The Mals Heath (Malser Haide) is located in South Tyrol, Italy; it is one of the largest ancient landslides and one of the most remarkable landscape features in the Alps. It is located in the Upper Vinschgau where a broad pass (the Reschen Pass) crosses the main Alpine divide into the Inn Valley (Austria). It extends from Glurns via Laatsch, Schleis, and Burgeis up to Plawenn. On the southern part is the village of Mals. The height difference of the heath varies from 900 m (Glurns) to 1,760 m (Plawenner Alm).
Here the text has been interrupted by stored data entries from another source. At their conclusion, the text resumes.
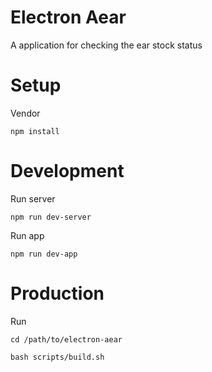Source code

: # Electron Aear

A application for checking the ear stock status

# Setup

Vendor

    npm install

# Development

Run server

    npm run dev-server

Run app

    npm run dev-app

# Production

Run

    cd /path/to/electron-aear

    bash scripts/build.sh
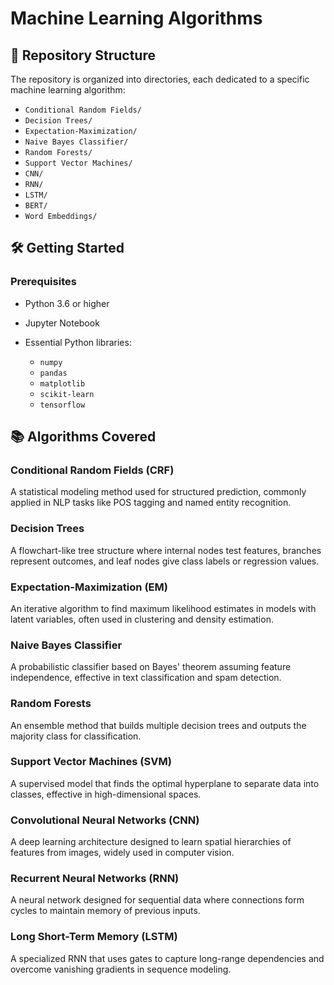 
# Machine Learning Algorithms


## 📁 Repository Structure

The repository is organized into directories, each dedicated to a specific machine learning algorithm:

* `Conditional Random Fields/`
* `Decision Trees/`
* `Expectation-Maximization/`
* `Naive Bayes Classifier/`
* `Random Forests/`
* `Support Vector Machines/`
* `CNN/`
* `RNN/`
* `LSTM/`
* `BERT/`
* `Word Embeddings/`

## 🛠️ Getting Started

### Prerequisites

* Python 3.6 or higher
* Jupyter Notebook
* Essential Python libraries:

  * `numpy`
  * `pandas`
  * `matplotlib`
  * `scikit-learn`
  * `tensorflow`
     


## 📚 Algorithms Covered

### Conditional Random Fields (CRF)
A statistical modeling method used for structured prediction, commonly applied in NLP tasks like POS tagging and named entity recognition.

### Decision Trees
A flowchart-like tree structure where internal nodes test features, branches represent outcomes, and leaf nodes give class labels or regression values.

### Expectation-Maximization (EM)
An iterative algorithm to find maximum likelihood estimates in models with latent variables, often used in clustering and density estimation.

### Naive Bayes Classifier
A probabilistic classifier based on Bayes' theorem assuming feature independence, effective in text classification and spam detection.

### Random Forests
An ensemble method that builds multiple decision trees and outputs the majority class for classification.

### Support Vector Machines (SVM)
A supervised model that finds the optimal hyperplane to separate data into classes, effective in high-dimensional spaces.

### Convolutional Neural Networks (CNN)
A deep learning architecture designed to learn spatial hierarchies of features from images, widely used in computer vision.

### Recurrent Neural Networks (RNN)
A neural network designed for sequential data where connections form cycles to maintain memory of previous inputs.

### Long Short-Term Memory (LSTM)
A specialized RNN that uses gates to capture long-range dependencies and overcome vanishing gradients in sequence modeling.


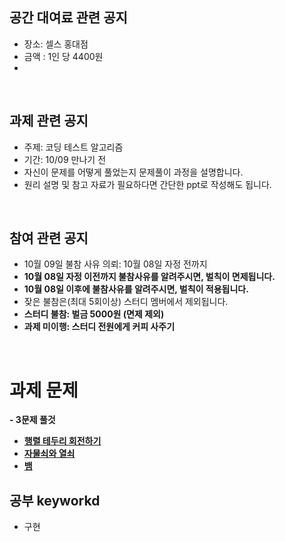 ## 공간 대여료 관련 공지
- 장소: 셀스 홍대점
- 금액 : 1인 당 4400원
- 
<br>

## 과제 관련 공지
- 주제: 코딩 테스트 알고리즘
- 기간: 10/09 만나기 전
- 자신이 문제를 어떻게 풀었는지 문제풀이 과정을 설명합니다.
- 원리 설명 및 참고 자료가 필요하다면 간단한 ppt로 작성해도 됩니다.

<br>

## 참여 관련 공지
- 10월 09일 불참 사유 의뢰: 10월 08일 자정 전까지
- **10월 08일 자정 이전까지 불참사유를 알려주시면, 벌칙이 면제됩니다.**
- **10월 08일 이후에 불참사유를 알려주시면, 벌칙이 적용됩니다.**
- 잦은 불참은(최대 5회이상) 스터디 멤버에서 제외됩니다.
- **스터디 불참: 벌금 5000원 (면제 제외)**
- **과제 미이행: 스터디 전원에게 커피 사주기**
<br>

# 과제 문제

**- 3문제 풀것**
- [**행렬 테두리 회전하기**](https://programmers.co.kr/learn/courses/30/lessons/77485)
- [**자물쇠와 열쇠**](https://programmers.co.kr/learn/courses/30/lessons/60059)
- [**뱀**](https://www.acmicpc.net/problem/3190)


## 공부 keyworkd
- 구현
The landslide emerges from the small side valley of Plawenntal, and descends for 11 km to the head of Vinschgau proper. The volume of the debris fan is estimated at 1,650 million cubic metres. It had always been assumed to be an alluvial fan, built up by numerous floods and debris small flows. Later research has demonstrated that a lost mountain could have existed above the head of Plawenntal, with a summit at about 3,100m - the present highest peak on the perimeter being the Mittereck, 2,908 m. There are indications all around the perimeter of a catastrophic collapse, severing former ridges and valley heads (notably Vivanatal). The shape of the lost mountain can readily be reconstructed by projecting these truncated landforms until they meet up. The volume of the lost mountain (named Plawennspitz) is very close to that of Mals Heath. There is at present no evidence of when this event occurred, but probably soon after the last glacier melted, over 10,000 years in the past. Similar events probably created large fans nearby at St. Valentin, and in the main Vinschgau, notably at Allitz-Laas (Gadriamure) where the lost mountain and vast debris cone are even larger. Other megafans in the Alps are likely to be catastrophic too (1).
The Mals Heath used to be a barren heath since it was so free draining. The debris fan dams a lake, Haidersee, which is now used as a source of irrigation water through a system of channels, and nearly all the heath is now cultivated and prosperous. The fan also displaces the main river, Adige, and the large tributary, Puni, to opposite sides of the valley. Disastrous floods still occur, destroying houses and even villages. The main road climbs the fan in broad zigzags, not the usual hairpins of an alpine pass, with several large wind turbines taking advantage of the smooth terrain and natural wind funnel.